- Requirement: Look through the records below for the line with "bold; fill: #164399;" and the line with "bold; fill: #c56008;", then return those lines and all lines between, exactly.
*** Raw data ***
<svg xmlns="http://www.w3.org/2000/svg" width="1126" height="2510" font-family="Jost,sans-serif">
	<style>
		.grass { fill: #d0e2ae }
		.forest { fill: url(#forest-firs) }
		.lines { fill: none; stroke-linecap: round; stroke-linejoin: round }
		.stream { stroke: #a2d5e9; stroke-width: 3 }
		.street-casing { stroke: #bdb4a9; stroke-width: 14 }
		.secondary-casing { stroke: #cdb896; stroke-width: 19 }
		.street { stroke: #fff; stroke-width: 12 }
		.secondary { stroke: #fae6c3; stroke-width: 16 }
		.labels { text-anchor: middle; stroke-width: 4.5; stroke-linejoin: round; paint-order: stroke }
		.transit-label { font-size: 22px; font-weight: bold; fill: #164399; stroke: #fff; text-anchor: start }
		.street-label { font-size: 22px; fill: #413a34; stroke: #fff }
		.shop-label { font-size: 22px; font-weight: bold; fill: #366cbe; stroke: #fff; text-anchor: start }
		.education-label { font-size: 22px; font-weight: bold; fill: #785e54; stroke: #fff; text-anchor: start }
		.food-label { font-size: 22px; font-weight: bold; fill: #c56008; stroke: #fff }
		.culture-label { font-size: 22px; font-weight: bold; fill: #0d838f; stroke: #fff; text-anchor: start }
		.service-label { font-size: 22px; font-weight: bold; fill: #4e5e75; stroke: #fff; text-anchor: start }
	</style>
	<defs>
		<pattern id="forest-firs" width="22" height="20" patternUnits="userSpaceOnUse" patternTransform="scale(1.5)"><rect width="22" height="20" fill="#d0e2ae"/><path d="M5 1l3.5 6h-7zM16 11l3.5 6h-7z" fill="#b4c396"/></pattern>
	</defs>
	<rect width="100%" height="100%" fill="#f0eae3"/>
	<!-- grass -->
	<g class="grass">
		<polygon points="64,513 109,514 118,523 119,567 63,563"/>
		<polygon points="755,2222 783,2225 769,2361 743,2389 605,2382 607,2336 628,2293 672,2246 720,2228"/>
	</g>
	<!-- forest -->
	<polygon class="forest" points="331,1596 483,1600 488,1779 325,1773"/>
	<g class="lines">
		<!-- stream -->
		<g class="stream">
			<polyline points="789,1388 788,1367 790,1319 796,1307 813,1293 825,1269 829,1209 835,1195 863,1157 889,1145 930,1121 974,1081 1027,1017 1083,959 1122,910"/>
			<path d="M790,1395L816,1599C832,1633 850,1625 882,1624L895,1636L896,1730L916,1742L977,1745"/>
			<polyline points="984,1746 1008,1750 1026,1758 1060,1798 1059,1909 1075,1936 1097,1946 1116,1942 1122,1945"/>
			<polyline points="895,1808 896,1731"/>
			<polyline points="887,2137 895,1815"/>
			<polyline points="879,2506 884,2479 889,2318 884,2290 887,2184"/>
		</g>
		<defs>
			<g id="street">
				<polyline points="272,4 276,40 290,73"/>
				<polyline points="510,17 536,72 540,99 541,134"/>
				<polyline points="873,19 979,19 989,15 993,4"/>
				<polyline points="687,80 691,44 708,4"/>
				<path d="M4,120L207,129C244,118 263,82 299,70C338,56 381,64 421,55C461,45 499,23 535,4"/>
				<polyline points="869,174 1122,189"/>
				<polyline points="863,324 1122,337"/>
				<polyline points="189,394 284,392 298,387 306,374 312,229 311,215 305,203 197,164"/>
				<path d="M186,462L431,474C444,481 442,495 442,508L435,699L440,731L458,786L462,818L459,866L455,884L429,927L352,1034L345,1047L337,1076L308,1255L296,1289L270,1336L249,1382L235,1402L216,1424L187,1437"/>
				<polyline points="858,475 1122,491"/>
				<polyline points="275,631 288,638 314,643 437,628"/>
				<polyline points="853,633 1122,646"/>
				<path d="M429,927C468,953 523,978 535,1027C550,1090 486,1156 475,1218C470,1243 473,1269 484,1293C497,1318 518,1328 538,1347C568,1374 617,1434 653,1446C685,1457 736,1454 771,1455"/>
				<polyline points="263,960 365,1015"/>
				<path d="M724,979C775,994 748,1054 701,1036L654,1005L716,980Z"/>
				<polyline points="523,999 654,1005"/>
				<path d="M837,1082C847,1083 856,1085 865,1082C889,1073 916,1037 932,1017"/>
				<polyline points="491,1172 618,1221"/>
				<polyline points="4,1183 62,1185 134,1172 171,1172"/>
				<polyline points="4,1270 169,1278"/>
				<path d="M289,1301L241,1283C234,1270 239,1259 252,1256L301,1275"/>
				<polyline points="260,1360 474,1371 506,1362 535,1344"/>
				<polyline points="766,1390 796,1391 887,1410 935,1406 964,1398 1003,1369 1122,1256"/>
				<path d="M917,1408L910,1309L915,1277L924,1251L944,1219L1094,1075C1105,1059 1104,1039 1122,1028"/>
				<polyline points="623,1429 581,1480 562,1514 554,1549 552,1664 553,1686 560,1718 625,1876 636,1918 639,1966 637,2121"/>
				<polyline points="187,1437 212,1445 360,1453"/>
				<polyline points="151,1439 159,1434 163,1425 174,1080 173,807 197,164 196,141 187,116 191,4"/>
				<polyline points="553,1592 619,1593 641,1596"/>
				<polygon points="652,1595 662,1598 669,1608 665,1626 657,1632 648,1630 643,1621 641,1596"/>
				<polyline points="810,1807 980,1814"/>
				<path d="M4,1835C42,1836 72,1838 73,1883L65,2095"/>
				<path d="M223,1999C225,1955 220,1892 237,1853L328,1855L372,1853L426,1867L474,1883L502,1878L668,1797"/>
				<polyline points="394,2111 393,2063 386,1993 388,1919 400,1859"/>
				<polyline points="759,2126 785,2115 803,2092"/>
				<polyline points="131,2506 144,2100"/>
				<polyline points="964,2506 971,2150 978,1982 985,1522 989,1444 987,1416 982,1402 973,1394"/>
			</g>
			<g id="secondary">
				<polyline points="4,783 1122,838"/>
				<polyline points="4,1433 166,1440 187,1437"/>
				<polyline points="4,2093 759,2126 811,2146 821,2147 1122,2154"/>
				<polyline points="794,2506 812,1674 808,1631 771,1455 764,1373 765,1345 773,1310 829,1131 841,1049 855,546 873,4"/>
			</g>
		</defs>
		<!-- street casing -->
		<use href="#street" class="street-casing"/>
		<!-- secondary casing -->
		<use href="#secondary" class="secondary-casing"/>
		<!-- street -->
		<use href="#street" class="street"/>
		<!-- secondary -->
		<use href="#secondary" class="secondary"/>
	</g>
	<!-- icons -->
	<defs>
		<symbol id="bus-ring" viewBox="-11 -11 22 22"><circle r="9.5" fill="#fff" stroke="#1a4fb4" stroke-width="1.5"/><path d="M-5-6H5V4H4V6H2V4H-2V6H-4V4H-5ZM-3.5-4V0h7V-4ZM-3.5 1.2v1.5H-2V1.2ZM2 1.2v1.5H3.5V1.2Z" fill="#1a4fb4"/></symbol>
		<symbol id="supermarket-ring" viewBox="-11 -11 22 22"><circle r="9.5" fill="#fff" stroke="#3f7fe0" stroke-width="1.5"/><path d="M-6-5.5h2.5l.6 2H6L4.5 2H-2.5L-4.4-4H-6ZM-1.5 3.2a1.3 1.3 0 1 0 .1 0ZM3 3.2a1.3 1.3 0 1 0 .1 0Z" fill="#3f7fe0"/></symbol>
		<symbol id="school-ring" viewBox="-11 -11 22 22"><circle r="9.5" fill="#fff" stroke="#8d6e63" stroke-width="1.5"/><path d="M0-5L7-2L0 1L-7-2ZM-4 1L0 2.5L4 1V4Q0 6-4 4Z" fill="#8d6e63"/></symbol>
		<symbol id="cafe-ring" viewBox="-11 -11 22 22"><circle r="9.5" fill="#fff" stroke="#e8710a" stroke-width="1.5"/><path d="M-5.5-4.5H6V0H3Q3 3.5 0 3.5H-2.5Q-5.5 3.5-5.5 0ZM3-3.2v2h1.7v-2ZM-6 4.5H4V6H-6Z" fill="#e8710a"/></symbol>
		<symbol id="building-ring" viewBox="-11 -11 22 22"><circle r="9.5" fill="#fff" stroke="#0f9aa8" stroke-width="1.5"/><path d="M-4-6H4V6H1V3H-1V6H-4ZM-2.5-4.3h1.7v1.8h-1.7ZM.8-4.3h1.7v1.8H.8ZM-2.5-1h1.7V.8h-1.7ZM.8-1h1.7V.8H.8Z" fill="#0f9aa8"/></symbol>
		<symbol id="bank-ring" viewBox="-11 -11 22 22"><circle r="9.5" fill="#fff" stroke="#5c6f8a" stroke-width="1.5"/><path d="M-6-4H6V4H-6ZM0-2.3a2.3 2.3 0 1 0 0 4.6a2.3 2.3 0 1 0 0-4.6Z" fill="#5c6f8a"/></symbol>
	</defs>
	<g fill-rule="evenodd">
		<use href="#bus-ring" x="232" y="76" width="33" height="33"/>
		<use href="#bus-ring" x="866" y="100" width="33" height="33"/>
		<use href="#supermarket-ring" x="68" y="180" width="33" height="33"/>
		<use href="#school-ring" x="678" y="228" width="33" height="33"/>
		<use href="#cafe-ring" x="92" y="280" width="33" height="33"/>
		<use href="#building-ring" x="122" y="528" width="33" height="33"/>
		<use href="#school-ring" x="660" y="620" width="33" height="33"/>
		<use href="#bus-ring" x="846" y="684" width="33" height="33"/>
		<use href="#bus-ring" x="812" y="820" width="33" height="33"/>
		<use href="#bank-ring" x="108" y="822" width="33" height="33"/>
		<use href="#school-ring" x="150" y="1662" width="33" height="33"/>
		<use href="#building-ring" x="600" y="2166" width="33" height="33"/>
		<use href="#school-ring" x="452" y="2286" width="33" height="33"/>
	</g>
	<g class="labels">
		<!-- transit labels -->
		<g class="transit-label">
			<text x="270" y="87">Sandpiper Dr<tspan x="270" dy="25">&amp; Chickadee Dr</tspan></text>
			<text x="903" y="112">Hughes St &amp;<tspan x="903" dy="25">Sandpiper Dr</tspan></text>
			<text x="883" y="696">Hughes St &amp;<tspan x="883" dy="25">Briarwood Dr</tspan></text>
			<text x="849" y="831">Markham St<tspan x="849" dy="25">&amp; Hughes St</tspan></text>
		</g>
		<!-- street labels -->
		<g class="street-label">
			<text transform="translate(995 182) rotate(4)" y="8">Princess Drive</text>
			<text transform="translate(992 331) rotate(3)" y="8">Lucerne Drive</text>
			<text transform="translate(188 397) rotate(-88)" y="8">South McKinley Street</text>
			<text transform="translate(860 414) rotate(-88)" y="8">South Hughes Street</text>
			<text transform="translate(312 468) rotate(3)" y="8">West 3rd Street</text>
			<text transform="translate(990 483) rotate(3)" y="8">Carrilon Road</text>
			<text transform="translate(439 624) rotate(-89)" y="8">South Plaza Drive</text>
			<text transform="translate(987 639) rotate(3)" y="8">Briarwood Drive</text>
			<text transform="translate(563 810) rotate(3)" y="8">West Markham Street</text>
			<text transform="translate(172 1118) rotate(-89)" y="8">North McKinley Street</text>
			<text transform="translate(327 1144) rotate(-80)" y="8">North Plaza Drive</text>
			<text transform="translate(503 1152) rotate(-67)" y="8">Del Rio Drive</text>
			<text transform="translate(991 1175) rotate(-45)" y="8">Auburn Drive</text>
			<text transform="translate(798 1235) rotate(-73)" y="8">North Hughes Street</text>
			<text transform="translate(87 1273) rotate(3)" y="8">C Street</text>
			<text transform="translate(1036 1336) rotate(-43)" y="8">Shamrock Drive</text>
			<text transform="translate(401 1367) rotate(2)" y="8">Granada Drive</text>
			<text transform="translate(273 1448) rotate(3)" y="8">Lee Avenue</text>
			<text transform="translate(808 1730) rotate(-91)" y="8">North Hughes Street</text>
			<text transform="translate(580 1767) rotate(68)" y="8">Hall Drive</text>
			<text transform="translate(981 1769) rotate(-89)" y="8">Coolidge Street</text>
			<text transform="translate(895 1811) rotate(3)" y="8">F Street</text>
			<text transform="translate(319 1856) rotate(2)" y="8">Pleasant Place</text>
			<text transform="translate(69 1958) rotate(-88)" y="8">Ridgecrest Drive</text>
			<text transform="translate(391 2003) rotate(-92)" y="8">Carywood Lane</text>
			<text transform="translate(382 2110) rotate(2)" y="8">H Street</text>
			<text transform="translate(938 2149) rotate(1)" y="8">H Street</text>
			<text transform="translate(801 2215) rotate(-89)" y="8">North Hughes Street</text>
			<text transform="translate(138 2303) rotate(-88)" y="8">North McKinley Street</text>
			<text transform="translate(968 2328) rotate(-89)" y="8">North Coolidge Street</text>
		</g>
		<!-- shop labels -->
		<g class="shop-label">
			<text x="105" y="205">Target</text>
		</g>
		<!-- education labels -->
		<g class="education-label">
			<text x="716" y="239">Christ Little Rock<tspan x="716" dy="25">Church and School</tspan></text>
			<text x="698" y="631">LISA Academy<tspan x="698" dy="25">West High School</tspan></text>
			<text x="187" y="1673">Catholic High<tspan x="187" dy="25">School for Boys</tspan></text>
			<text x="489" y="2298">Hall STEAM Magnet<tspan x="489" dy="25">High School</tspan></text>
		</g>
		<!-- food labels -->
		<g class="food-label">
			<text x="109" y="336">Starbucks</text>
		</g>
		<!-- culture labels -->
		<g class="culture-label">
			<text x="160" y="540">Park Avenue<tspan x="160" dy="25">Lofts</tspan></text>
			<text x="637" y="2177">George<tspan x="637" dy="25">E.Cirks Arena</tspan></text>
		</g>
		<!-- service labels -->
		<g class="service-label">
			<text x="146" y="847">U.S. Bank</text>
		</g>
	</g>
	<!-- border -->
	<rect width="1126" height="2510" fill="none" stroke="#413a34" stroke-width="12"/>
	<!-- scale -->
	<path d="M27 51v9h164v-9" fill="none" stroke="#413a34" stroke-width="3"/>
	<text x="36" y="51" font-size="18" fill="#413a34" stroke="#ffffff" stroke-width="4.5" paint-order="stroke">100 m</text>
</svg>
*** End of Raw data ***
- Written answer:
		.transit-label { font-size: 22px; font-weight: bold; fill: #164399; stroke: #fff; text-anchor: start }
		.street-label { font-size: 22px; fill: #413a34; stroke: #fff }
		.shop-label { font-size: 22px; font-weight: bold; fill: #366cbe; stroke: #fff; text-anchor: start }
		.education-label { font-size: 22px; font-weight: bold; fill: #785e54; stroke: #fff; text-anchor: start }
		.food-label { font-size: 22px; font-weight: bold; fill: #c56008; stroke: #fff }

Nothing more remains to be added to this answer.